The Covid-19 public health crisis has taught us one important lesson though: namely, that the CNMI needs to have at least two or three other industries, aside from the visitor industry, so that we could diversify our local economy. This way, when one industry fails, there would still be two or three other industries that would help fill in the gap. Our political leaders should be aware of this by now, especially after our bad experience with the garment/textile industry. That industry left the CNMI in 2005, immediately after the textile quota restriction was lifted by the World Trade Organization. 

The other bad experience we have had after the departure of the garment industry was the introduction of the Saipan casino industry, which was, as some say, a “rushed job.” It took the CNMI roughly ten years after the departure of the garment industry to come up with the idea of establishing a “Saipan casino industry.” But after that industry was established, it never quite made it to “lift-off.” From the time the idea of establishing an exclusive casino industry on Saipan was conceived by our political leaders, to the time the exclusive casino license was issued by the CNMI government, the entire process took only about six months. Sadly (or happily, for those who were against the casino industry), the Saipan casino industry failed about five years after the exclusive casino license was issued to Imperial Pacific International Holdings Company, LLC. To this day, it is still not clear what was the actual cause of the company’s failure to complete the casino construction project. Was it the lack of adequate funding? Or was it caused by the Covid-19 pandemic? It appears that only time will tell.

At any rate, in the heart of downtown Garapan today stands a colossal casino structure that has remained uncompleted and has now started to slowly deteriorate. Two high-rise construction cranes still dangerously stand idle on the very top of the fourteen-story structure. To this very day, the high-rise cranes have not been taken down, either because of lack of funding, or because the owner of the casino structure does not know what to do next. This construction predicament loudly begs the question: what are the CNMI leaders and public works authorities doing to ensure that the businesses and the general public in the adjacent properties are kept safe and protected? Shouldn’t OSHA also be doing something about this safety concern?   At any rate, whomever wins at the next general election this coming November will have his/her hands full with this and all the other issues that the CNMI needs to resolve. 

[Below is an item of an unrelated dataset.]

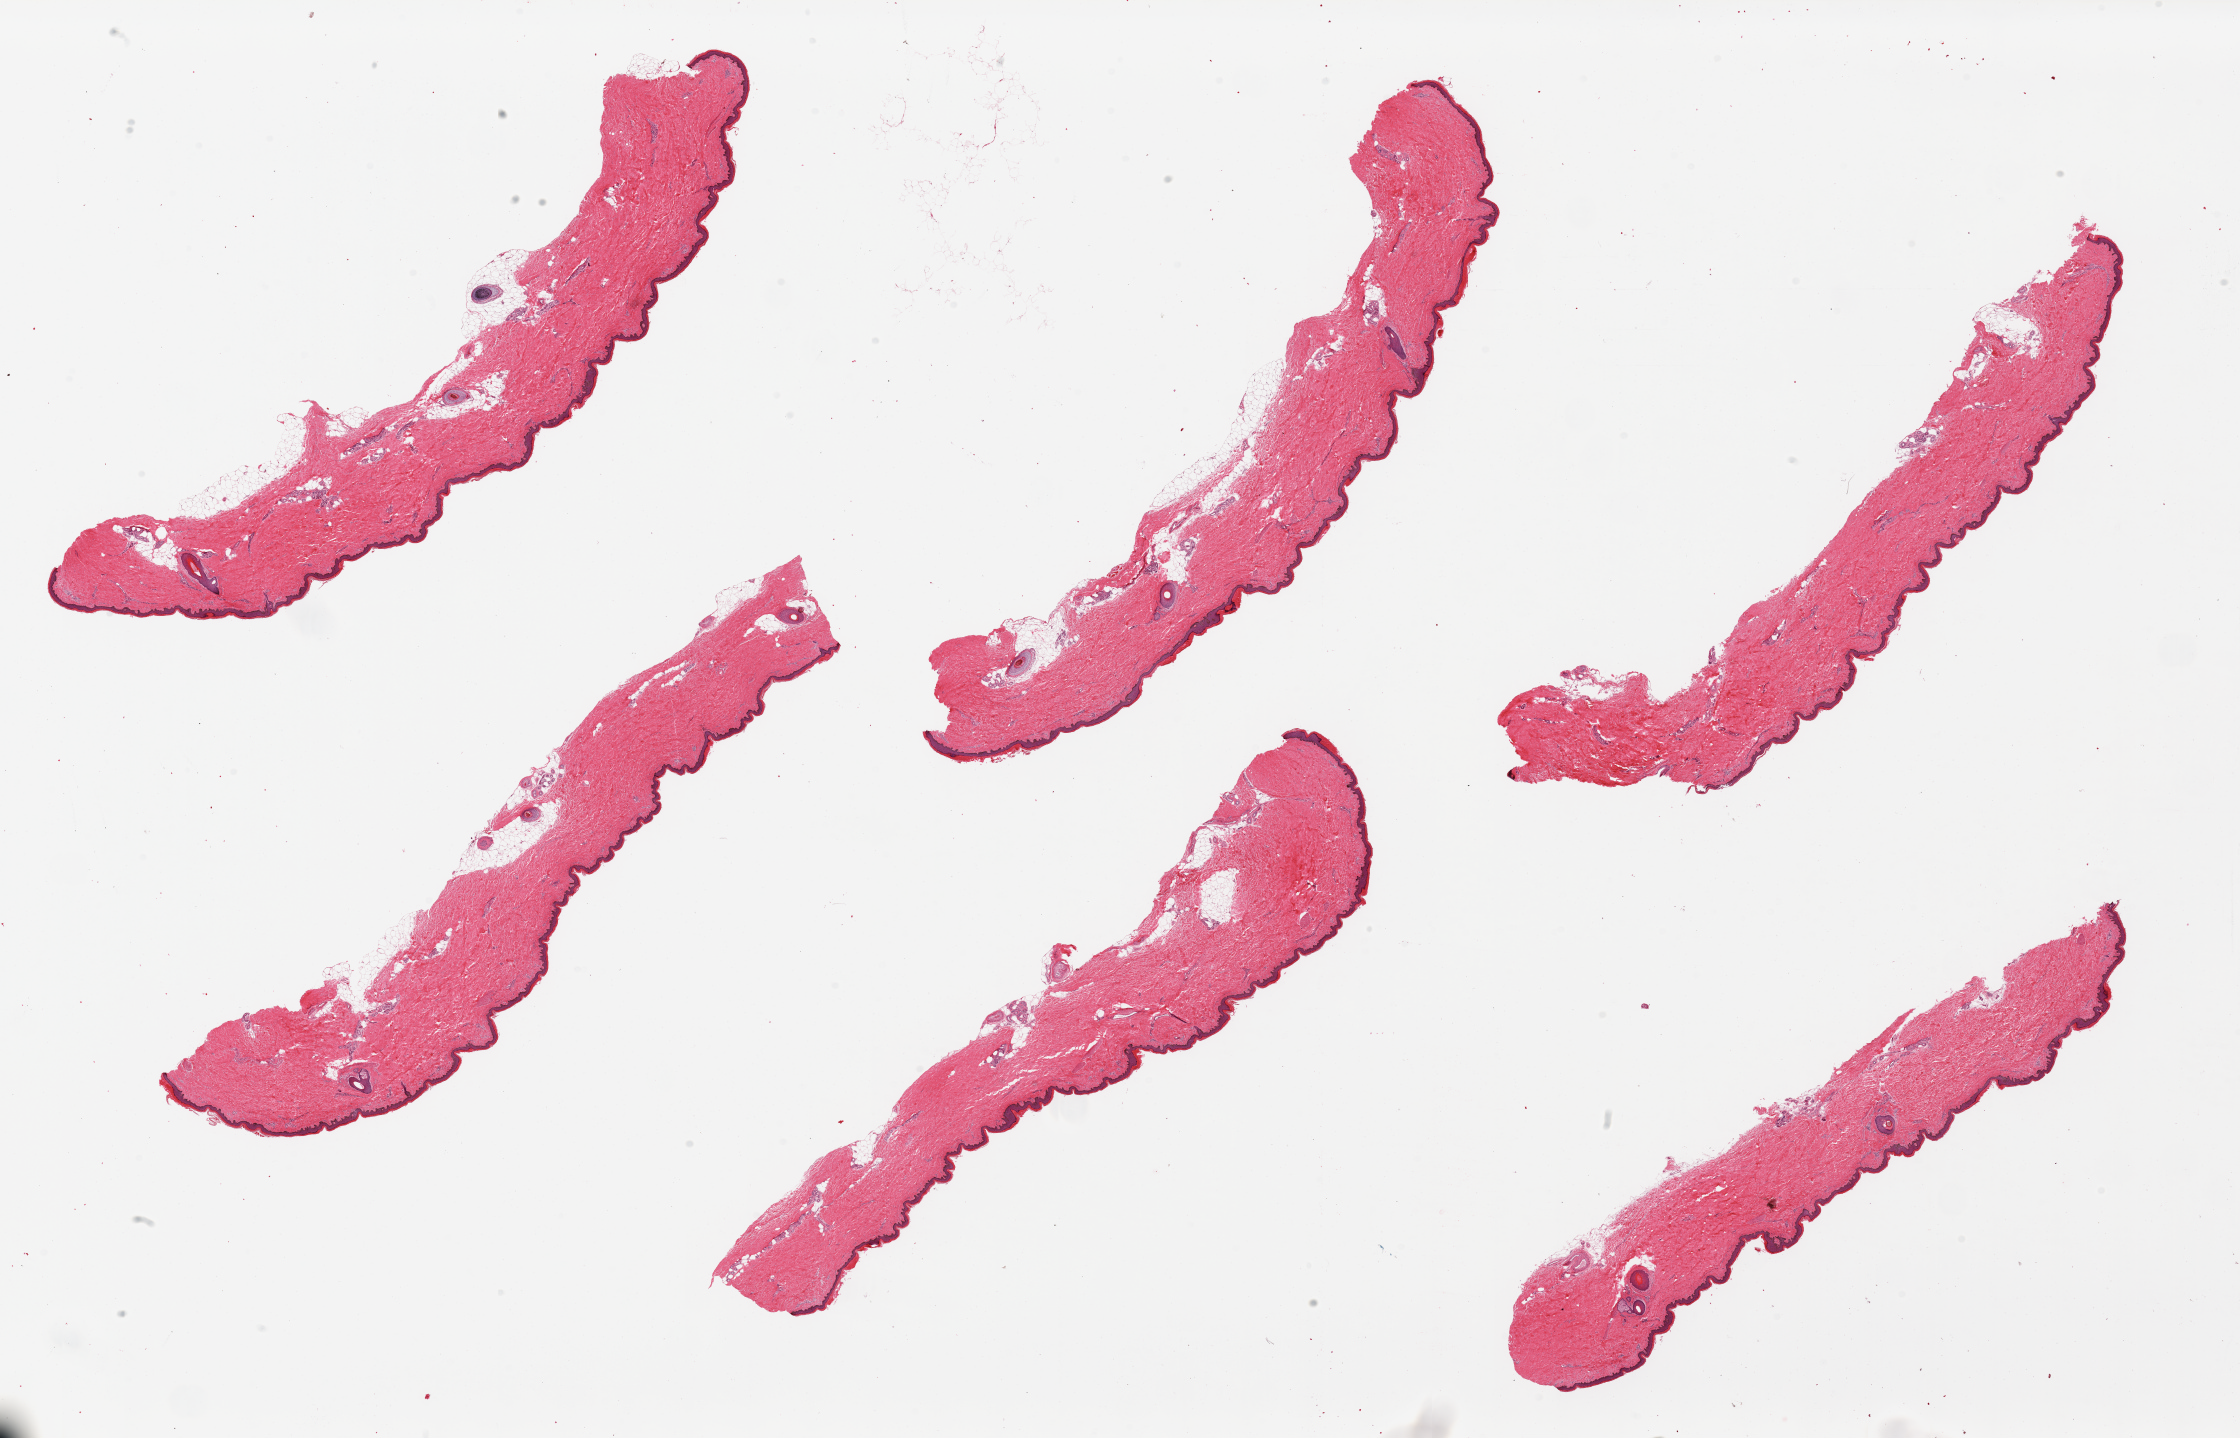
Digitized H&E-stained section — shown as a low-resolution overview of the whole scanned area (about 35.4 x 22.8 mm). PAXgene-fixed, paraffin-embedded tissue. Section of skin of lower leg (target tissue). Donor tissue sample. Donor: male.
Reviewer comment on this tissue sample: 6 pieces, up to 10% attached and internal adipose tissue, squamous epithelium is 50 to 75 microns thick.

To recap all the foregoing: our incoming political leaders in the executive and legislative branches (both newly elected and those re-elected) should never lose sight of the fact that it is the local economy that sustains CNMI government operations financially, and not the other way around. And a successful economy always goes hand-in-hand with a fiscally prudent government.

Jose S. Dela Cruz lives on Navy Hill, Saipan. He is the first chief justice of the CNMI Supreme Court.